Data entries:
::::::::::
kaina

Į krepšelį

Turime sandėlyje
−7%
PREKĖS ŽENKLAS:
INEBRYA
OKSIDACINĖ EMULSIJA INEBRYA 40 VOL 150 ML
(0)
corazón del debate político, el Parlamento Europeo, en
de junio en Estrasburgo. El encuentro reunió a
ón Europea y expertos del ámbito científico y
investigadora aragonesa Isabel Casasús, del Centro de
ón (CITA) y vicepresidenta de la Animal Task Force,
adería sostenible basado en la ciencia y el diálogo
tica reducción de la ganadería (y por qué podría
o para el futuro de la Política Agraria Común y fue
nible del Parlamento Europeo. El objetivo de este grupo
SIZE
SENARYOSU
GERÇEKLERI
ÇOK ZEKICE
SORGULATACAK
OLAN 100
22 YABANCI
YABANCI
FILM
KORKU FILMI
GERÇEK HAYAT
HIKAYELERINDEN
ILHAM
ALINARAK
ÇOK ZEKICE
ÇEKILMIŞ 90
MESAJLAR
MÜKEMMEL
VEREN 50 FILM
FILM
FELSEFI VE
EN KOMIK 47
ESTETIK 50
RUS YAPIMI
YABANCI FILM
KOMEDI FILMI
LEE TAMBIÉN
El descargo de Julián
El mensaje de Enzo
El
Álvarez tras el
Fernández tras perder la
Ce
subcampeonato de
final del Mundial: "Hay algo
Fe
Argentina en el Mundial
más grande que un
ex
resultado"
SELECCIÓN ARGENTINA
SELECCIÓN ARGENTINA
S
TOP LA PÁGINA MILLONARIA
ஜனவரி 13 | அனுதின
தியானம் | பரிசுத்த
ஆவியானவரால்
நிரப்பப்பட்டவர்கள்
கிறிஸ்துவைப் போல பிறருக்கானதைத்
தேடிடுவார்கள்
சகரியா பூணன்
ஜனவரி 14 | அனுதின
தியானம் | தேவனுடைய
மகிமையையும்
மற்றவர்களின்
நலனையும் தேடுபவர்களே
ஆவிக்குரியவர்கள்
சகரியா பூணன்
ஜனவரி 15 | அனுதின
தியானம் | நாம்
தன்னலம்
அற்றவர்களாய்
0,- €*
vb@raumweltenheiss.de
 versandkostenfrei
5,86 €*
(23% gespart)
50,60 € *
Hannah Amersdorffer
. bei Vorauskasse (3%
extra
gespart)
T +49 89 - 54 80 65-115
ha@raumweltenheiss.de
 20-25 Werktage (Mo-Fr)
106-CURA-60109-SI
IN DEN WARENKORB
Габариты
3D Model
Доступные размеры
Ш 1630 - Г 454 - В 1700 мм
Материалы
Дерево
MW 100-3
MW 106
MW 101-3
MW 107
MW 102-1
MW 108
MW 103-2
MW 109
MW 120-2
::::::::::
** Assignment **
The data above must be restated word for word.

** Solution for this task **
kaina

Į krepšelį

Turime sandėlyje
−7%
PREKĖS ŽENKLAS:
INEBRYA
OKSIDACINĖ EMULSIJA INEBRYA 40 VOL 150 ML
(0)
corazón del debate político, el Parlamento Europeo, en
de junio en Estrasburgo. El encuentro reunió a
ón Europea y expertos del ámbito científico y
investigadora aragonesa Isabel Casasús, del Centro de
ón (CITA) y vicepresidenta de la Animal Task Force,
adería sostenible basado en la ciencia y el diálogo
tica reducción de la ganadería (y por qué podría
o para el futuro de la Política Agraria Común y fue
nible del Parlamento Europeo. El objetivo de este grupo
SIZE
SENARYOSU
GERÇEKLERI
ÇOK ZEKICE
SORGULATACAK
OLAN 100
22 YABANCI
YABANCI
FILM
KORKU FILMI
GERÇEK HAYAT
HIKAYELERINDEN
ILHAM
ALINARAK
ÇOK ZEKICE
ÇEKILMIŞ 90
MESAJLAR
MÜKEMMEL
VEREN 50 FILM
FILM
FELSEFI VE
EN KOMIK 47
ESTETIK 50
RUS YAPIMI
YABANCI FILM
KOMEDI FILMI
LEE TAMBIÉN
El descargo de Julián
El mensaje de Enzo
El
Álvarez tras el
Fernández tras perder la
Ce
subcampeonato de
final del Mundial: "Hay algo
Fe
Argentina en el Mundial
más grande que un
ex
resultado"
SELECCIÓN ARGENTINA
SELECCIÓN ARGENTINA
S
TOP LA PÁGINA MILLONARIA
ஜனவரி 13 | அனுதின
தியானம் | பரிசுத்த
ஆவியானவரால்
நிரப்பப்பட்டவர்கள்
கிறிஸ்துவைப் போல பிறருக்கானதைத்
தேடிடுவார்கள்
சகரியா பூணன்
ஜனவரி 14 | அனுதின
தியானம் | தேவனுடைய
மகிமையையும்
மற்றவர்களின்
நலனையும் தேடுபவர்களே
ஆவிக்குரியவர்கள்
சகரியா பூணன்
ஜனவரி 15 | அனுதின
தியானம் | நாம்
தன்னலம்
அற்றவர்களாய்
0,- €*
vb@raumweltenheiss.de
 versandkostenfrei
5,86 €*
(23% gespart)
50,60 € *
Hannah Amersdorffer
. bei Vorauskasse (3%
extra
gespart)
T +49 89 - 54 80 65-115
ha@raumweltenheiss.de
 20-25 Werktage (Mo-Fr)
106-CURA-60109-SI
IN DEN WARENKORB
Габариты
3D Model
Доступные размеры
Ш 1630 - Г 454 - В 1700 мм
Материалы
Дерево
MW 100-3
MW 106
MW 101-3
MW 107
MW 102-1
MW 108
MW 103-2
MW 109
MW 120-2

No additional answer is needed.